If that’s how toddlers interpret what’s on a screen, there’s little hope for them becoming geniuses after taking in Baby Einstein, and it’s reasonable to conclude that every hour spent watching is a potential hour of enrichment lost. But I fail to see why occasional screen time is bad for under-twos, and I certainly don’t believe it’s some grave disservice to a child. In fact, research shows that co-viewing with an adult who helps them interpret what they see can deepen a small child’s ability to glean information from what they watch. I’d argue that this doesn’t apply only to explicitly educational media. While watching Finding Nemo with a toddler, for example, a parent could point at Marlon’s sorrowful expression in the opening scene and say, “He looks sad.” They could point to the wide shots of the open sea and say, “That’s the ocean, it’s so big.” That’s learning, too. And when my son saw the Atlantic as a two-year-old, it’s precisely why he exclaimed, “whoa, big ocean!”

Screen time hysteria feels to me like little more than the moral panic du jour. In the eighties, it was moms “abandoning” their kids to go to work; in the nineties, it was parents letting kids play violent video games; today, we’re mushing our kids’ brains by showing them Zootopia. Isn’t it wild that somehow parents are always, always doing it wrong? If your 18-month-old watches a movie to get through a flight, you’re not going to parent jail. If your 23-month-old enjoys the soothing sound of David Attenborough’s Planet Earth II narration as you blow-dry your hair before work, you’re fine.

For the record, I find the “I watched a bunch of TV as a kid and I turned out fine” line of reasoning specious — for starters, we should all strive to do better at parenting than our parents did, because we have the benefit of learning from their mistakes, and further, we should all aim for far better than “fine.” What I’m saying is that TV is helping my kid be learned and inquisitive and wise, not hindering him. I approach screen time in much the same way I approach intuitive eating, which is the principle we use at home. If your child learns that they don’t have to feel anxious about food, that it isn’t criminalized or scarce or riddled with obligation (i.e., making a kid clean their plate even if they’re full), they consume a reasonable amount of reasonable food and don’t imbue it with undue importance. They make good choices and learn moderation, which, by the way, you can’t force a child to grasp. They have to figure it out for themselves, and they can’t do that without a little freedom to explore.

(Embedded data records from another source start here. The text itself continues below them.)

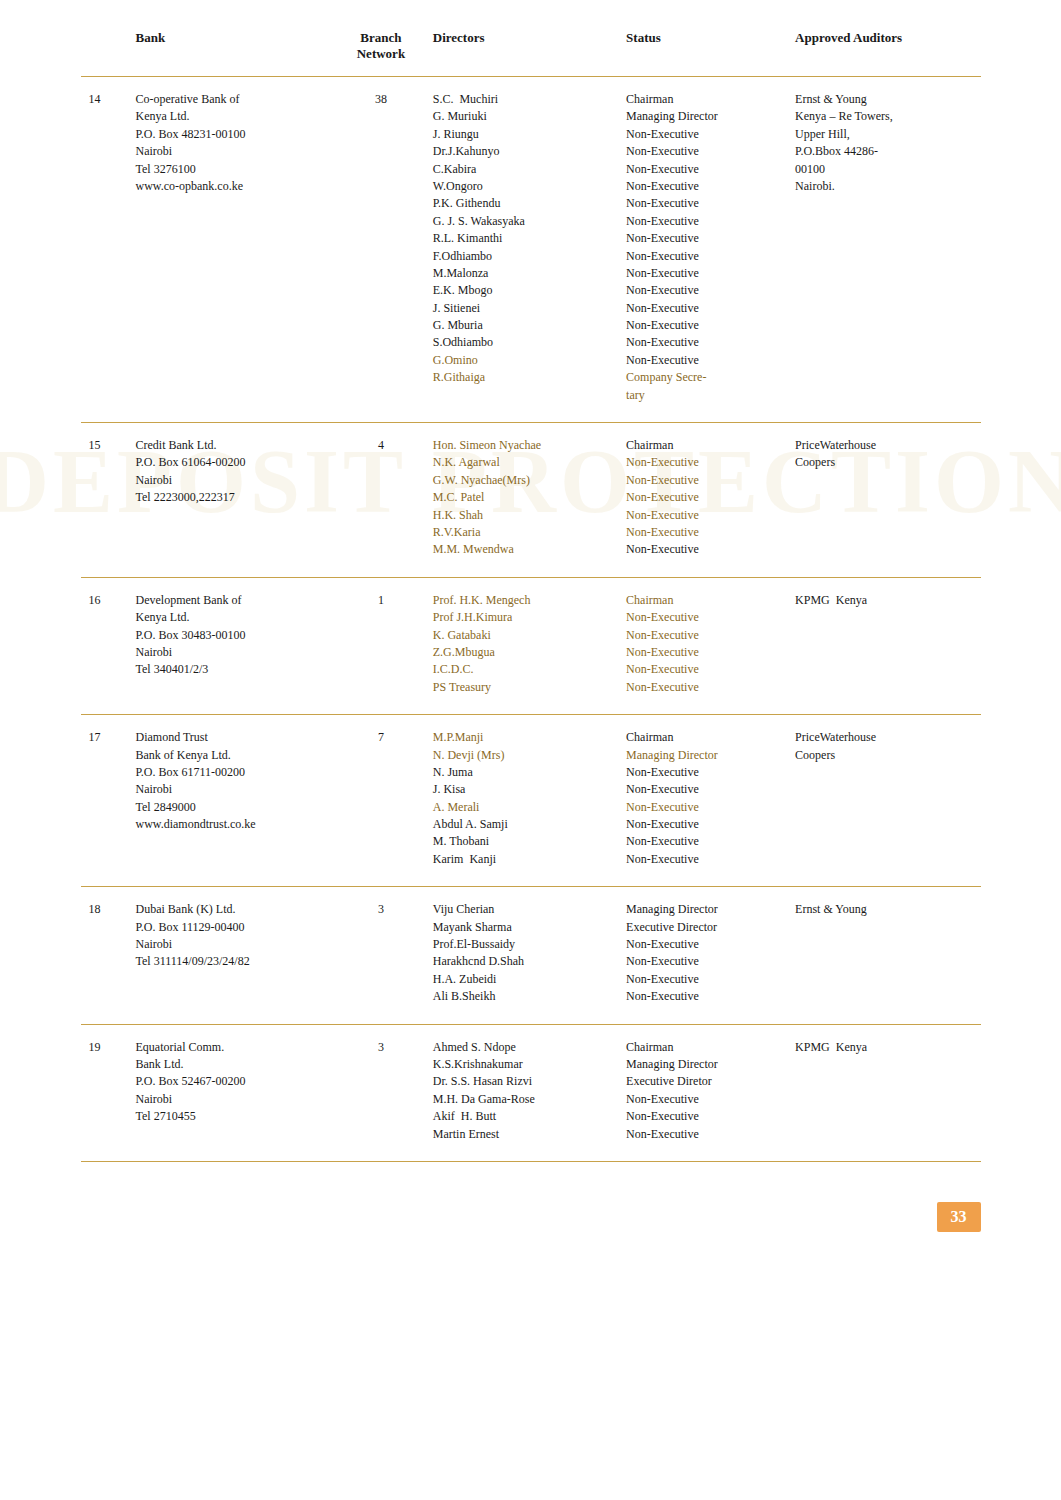DEPOSIT PROTECTION
| | Bank | Branch Network | Directors | Status | Approved Auditors |
| --- | --- | --- | --- | --- | --- |
| 14 | Co-operative Bank of Kenya Ltd. P.O. Box 48231-00100 Nairobi Tel 3276100 www.co-opbank.co.ke | 38 | S.C. Muchiri G. Muriuki J. Riungu Dr.J.Kahunyo C.Kabira W.Ongoro P.K. Githendu G. J. S. Wakasyaka R.L. Kimanthi F.Odhiambo M.Malonza E.K. Mbogo J. Sitienei G. Mburia S.Odhiambo G.Omino R.Githaiga | Chairman Managing Director Non-Executive Non-Executive Non-Executive Non-Executive Non-Executive Non-Executive Non-Executive Non-Executive Non-Executive Non-Executive Non-Executive Non-Executive Non-Executive Non-Executive Company Secre- tary | Ernst & Young Kenya – Re Towers, Upper Hill, P.O.Bbox 44286- 00100 Nairobi. |
| 15 | Credit Bank Ltd. P.O. Box 61064-00200 Nairobi Tel 2223000,222317 | 4 | Hon. Simeon Nyachae N.K. Agarwal G.W. Nyachae(Mrs) M.C. Patel H.K. Shah R.V.Karia M.M. Mwendwa | Chairman Non-Executive Non-Executive Non-Executive Non-Executive Non-Executive Non-Executive | PriceWaterhouse Coopers |
| 16 | Development Bank of Kenya Ltd. P.O. Box 30483-00100 Nairobi Tel 340401/2/3 | 1 | Prof. H.K. Mengech Prof J.H.Kimura K. Gatabaki Z.G.Mbugua I.C.D.C. PS Treasury | Chairman Non-Executive Non-Executive Non-Executive Non-Executive Non-Executive | KPMG Kenya |
| 17 | Diamond Trust Bank of Kenya Ltd. P.O. Box 61711-00200 Nairobi Tel 2849000 www.diamondtrust.co.ke | 7 | M.P.Manji N. Devji (Mrs) N. Juma J. Kisa A. Merali Abdul A. Samji M. Thobani Karim Kanji | Chairman Managing Director Non-Executive Non-Executive Non-Executive Non-Executive Non-Executive Non-Executive | PriceWaterhouse Coopers |
| 18 | Dubai Bank (K) Ltd. P.O. Box 11129-00400 Nairobi Tel 311114/09/23/24/82 | 3 | Viju Cherian Mayank Sharma Prof.El-Bussaidy Harakhcnd D.Shah H.A. Zubeidi Ali B.Sheikh | Managing Director Executive Director Non-Executive Non-Executive Non-Executive Non-Executive | Ernst & Young |
| 19 | Equatorial Comm. Bank Ltd. P.O. Box 52467-00200 Nairobi Tel 2710455 | 3 | Ahmed S. Ndope K.S.Krishnakumar Dr. S.S. Hasan Rizvi M.H. Da Gama-Rose Akif H. Butt Martin Ernest | Chairman Managing Director Executive Diretor Non-Executive Non-Executive Non-Executive | KPMG Kenya |
33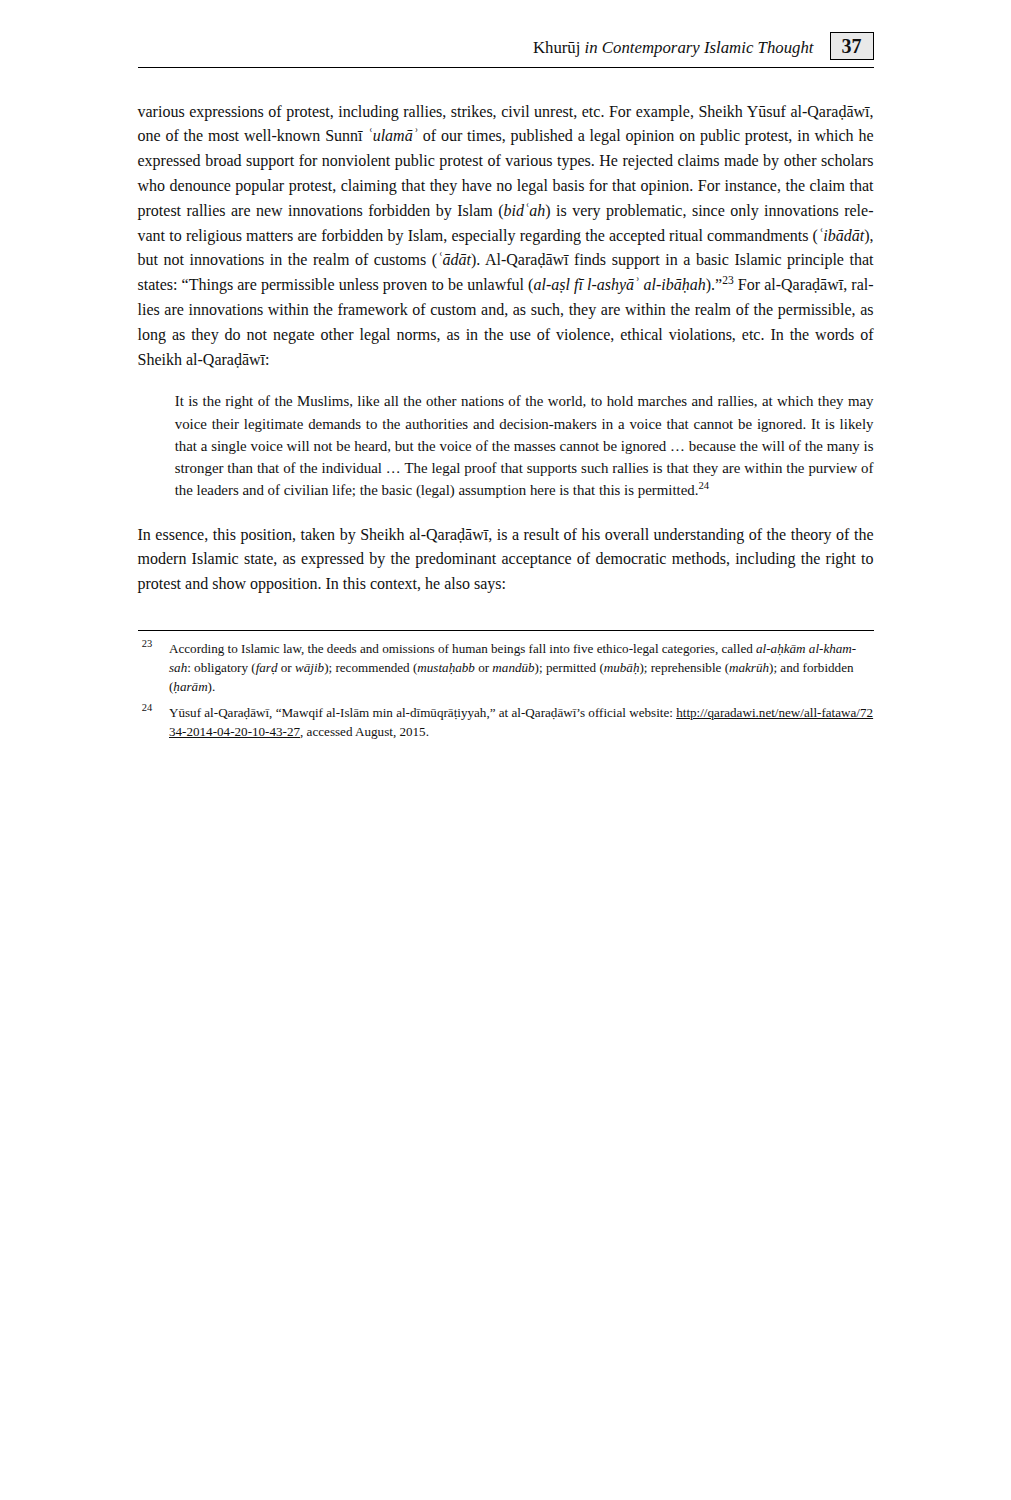Khurūj in Contemporary Islamic Thought
37
various expressions of protest, including rallies, strikes, civil unrest, etc. For example, Sheikh Yūsuf al-Qaraḍāwī, one of the most well-known Sunnī ʿulamāʾ of our times, published a legal opinion on public protest, in which he expressed broad support for nonviolent public protest of various types. He rejected claims made by other scholars who denounce popular protest, claiming that they have no legal basis for that opinion. For instance, the claim that protest rallies are new innovations forbidden by Islam (bidʿah) is very problematic, since only innovations relevant to religious matters are forbidden by Islam, especially regarding the accepted ritual commandments (ʿibādāt), but not innovations in the realm of customs (ʿādāt). Al-Qaraḍāwī finds support in a basic Islamic principle that states: “Things are permissible unless proven to be unlawful (al-aṣl fī l-ashyāʾ al-ibāḥah).”23 For al-Qaraḍāwī, rallies are innovations within the framework of custom and, as such, they are within the realm of the permissible, as long as they do not negate other legal norms, as in the use of violence, ethical violations, etc. In the words of Sheikh al-Qaraḍāwī:
It is the right of the Muslims, like all the other nations of the world, to hold marches and rallies, at which they may voice their legitimate demands to the authorities and decision-makers in a voice that cannot be ignored. It is likely that a single voice will not be heard, but the voice of the masses cannot be ignored … because the will of the many is stronger than that of the individual … The legal proof that supports such rallies is that they are within the purview of the leaders and of civilian life; the basic (legal) assumption here is that this is permitted.24
In essence, this position, taken by Sheikh al-Qaraḍāwī, is a result of his overall understanding of the theory of the modern Islamic state, as expressed by the predominant acceptance of democratic methods, including the right to protest and show opposition. In this context, he also says:
According to Islamic law, the deeds and omissions of human beings fall into five ethico-legal categories, called al-aḥkām al-khamsah: obligatory (farḍ or wājib); recommended (mustaḥabb or mandūb); permitted (mubāḥ); reprehensible (makrūh); and forbidden (ḥarām).
Yūsuf al-Qaraḍāwī, “Mawqif al-Islām min al-dīmūqrāṭiyyah,” at al-Qaraḍāwī’s official website: http://qaradawi.net/new/all-fatawa/7234-2014-04-20-10-43-27, accessed August, 2015.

If the standard AAP screen time policy feels right to you, great. If your kids would struggle to peel themselves off the couch if you went limitless on TV and need boundaries for this reason, also great— you know your child and what’s right for them. And that’s exactly my point. Short of letting them juggle knives (or skip vaccinations), every parent should do what feels best to them, for their particular kids. For me, that’s focusing on actual problems in my son’s life, like the jerk at school who told him blue is for boys and pink is for girls (thanks a lot, Brayden), or the food allergies he’s starting to understand (try telling a four-year-old he’s the only kid who can’t have a donut hole). Parenting is so hard, and so full of worry. Why would I add something that’s been a net positive in my child’s life to the list of things to fret over? I’d much rather snuggle up with him and learn about mudskippers and how the human ear works and what Saturn’s rings are made of — and luxuriate in the peace that comes from not treating every last thing about parenthood like it’s goddamn life or death.